* _THE TASK_:
Print every line from the start of the data, and when you reach the line with "that we can", include it and stop. Pictures are not part of the copy.

Collected data
####################

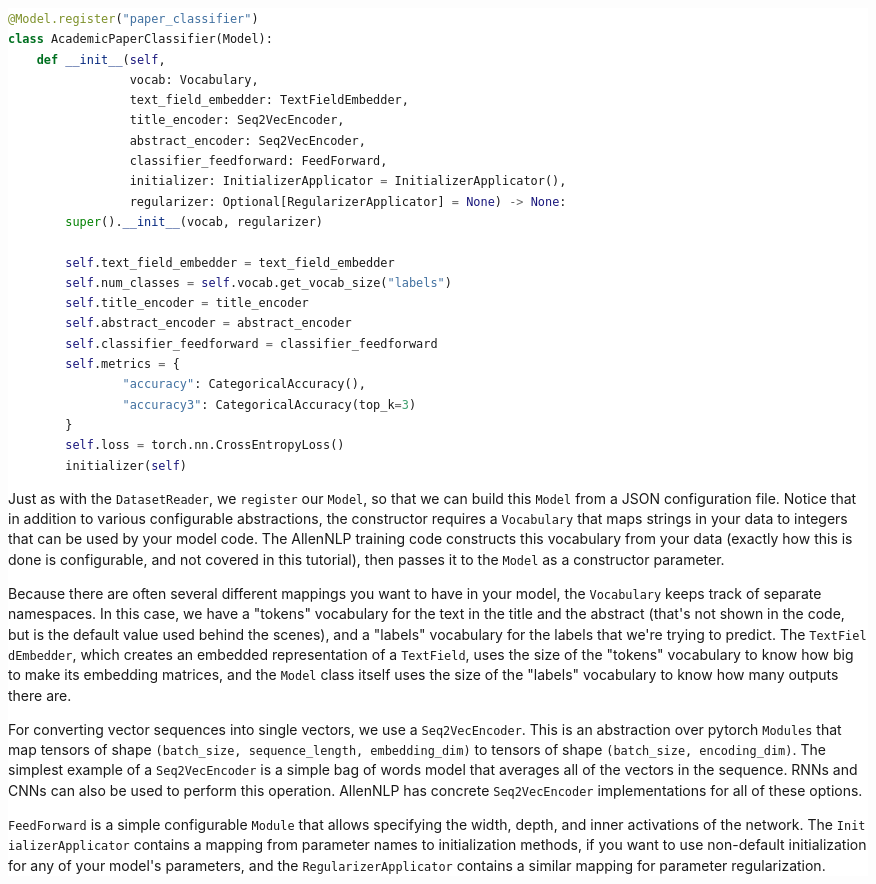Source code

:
 ```python
@Model.register("paper_classifier")
class AcademicPaperClassifier(Model):
    def __init__(self,
                 vocab: Vocabulary,
                 text_field_embedder: TextFieldEmbedder,
                 title_encoder: Seq2VecEncoder,
                 abstract_encoder: Seq2VecEncoder,
                 classifier_feedforward: FeedForward,
                 initializer: InitializerApplicator = InitializerApplicator(),
                 regularizer: Optional[RegularizerApplicator] = None) -> None:
        super().__init__(vocab, regularizer)

        self.text_field_embedder = text_field_embedder
        self.num_classes = self.vocab.get_vocab_size("labels")
        self.title_encoder = title_encoder
        self.abstract_encoder = abstract_encoder
        self.classifier_feedforward = classifier_feedforward
        self.metrics = {
                "accuracy": CategoricalAccuracy(),
                "accuracy3": CategoricalAccuracy(top_k=3)
        }
        self.loss = torch.nn.CrossEntropyLoss()
        initializer(self)
```

Just as with the `DatasetReader`, we `register` our `Model`, so
that we can build this `Model` from a JSON configuration file.
Notice that in addition to various configurable abstractions, the constructor
requires a `Vocabulary` that  maps strings in your data to integers that can be used by your model code.
The AllenNLP training code constructs this vocabulary from your data (exactly how this is
done is configurable, and not covered in this tutorial), then passes it to the `Model`
as a constructor parameter.

Because there are often several different mappings you want to have in your model, the `Vocabulary`
keeps track of separate namespaces.  In this case, we have a "tokens" vocabulary for the text in
the title and the abstract (that's not shown in the code, but is the default value used behind the
scenes), and a "labels" vocabulary for the labels that we're trying to predict.  The
`TextFieldEmbedder`, which creates an embedded representation of a `TextField`, uses the size of
the "tokens" vocabulary to know how big to make its embedding matrices, and the `Model` class
itself uses the size of the "labels" vocabulary to know how many outputs there are.

For converting vector sequences into single vectors, we use a `Seq2VecEncoder`.  This is an
abstraction over pytorch `Modules` that map tensors of shape `(batch_size, sequence_length,
embedding_dim)` to tensors of shape `(batch_size, encoding_dim)`.  The simplest example of a
`Seq2VecEncoder` is a simple bag of words model that averages all of the vectors in the sequence.
RNNs and CNNs can also be used to perform this operation.  AllenNLP has concrete `Seq2VecEncoder`
implementations for all of these options.

`FeedForward` is a simple configurable `Module` that allows specifying the width, depth, and inner
activations of the network.  The `InitializerApplicator` contains a mapping from parameter names to
initialization methods, if you want to use non-default initialization for any of your model's
parameters, and the `RegularizerApplicator` contains a similar mapping for parameter
regularization.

####################

* _EXERCISE RESPONSE_:
Source code

:
 ```python
@Model.register("paper_classifier")
class AcademicPaperClassifier(Model):
    def __init__(self,
                 vocab: Vocabulary,
                 text_field_embedder: TextFieldEmbedder,
                 title_encoder: Seq2VecEncoder,
                 abstract_encoder: Seq2VecEncoder,
                 classifier_feedforward: FeedForward,
                 initializer: InitializerApplicator = InitializerApplicator(),
                 regularizer: Optional[RegularizerApplicator] = None) -> None:
        super().__init__(vocab, regularizer)

        self.text_field_embedder = text_field_embedder
        self.num_classes = self.vocab.get_vocab_size("labels")
        self.title_encoder = title_encoder
        self.abstract_encoder = abstract_encoder
        self.classifier_feedforward = classifier_feedforward
        self.metrics = {
                "accuracy": CategoricalAccuracy(),
                "accuracy3": CategoricalAccuracy(top_k=3)
        }
        self.loss = torch.nn.CrossEntropyLoss()
        initializer(self)
```

Just as with the `DatasetReader`, we `register` our `Model`, so
that we can build this `Model` from a JSON configuration file.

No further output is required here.